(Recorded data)
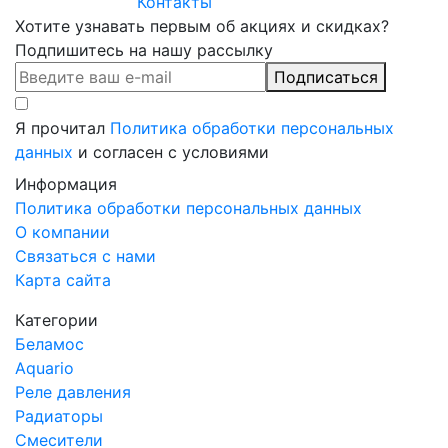
Контакты
Хотите узнавать первым об акциях и скидках?
Подпишитесь на нашу рассылку
Подписаться
Я прочитал
Политика обработки персональных
данных
и согласен с условиями
Информация
Политика обработки персональных данных
О компании
Связаться с нами
Карта сайта
Категории
Беламос
Aquario
Реле давления
Радиаторы
Смесители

= Problem to solve =
Output each line of text in the material as a row of a Markdown table with two columns, "No." for the row number and "Line" for the text. Skip blank lines and leave out the pictures.

= Your solution =
| No. | Line |
|---|---|
| 1 | Контакты |
| 2 | Хотите узнавать первым об акциях и скидках? |
| 3 | Подпишитесь на нашу рассылку |
| 4 | Подписаться |
| 5 | Я прочитал |
| 6 | Политика обработки персональных |
| 7 | данных |
| 8 | и согласен с условиями |
| 9 | Информация |
| 10 | Политика обработки персональных данных |
| 11 | О компании |
| 12 | Связаться с нами |
| 13 | Карта сайта |
| 14 | Категории |
| 15 | Беламос |
| 16 | Aquario |
| 17 | Реле давления |
| 18 | Радиаторы |
| 19 | Смесители |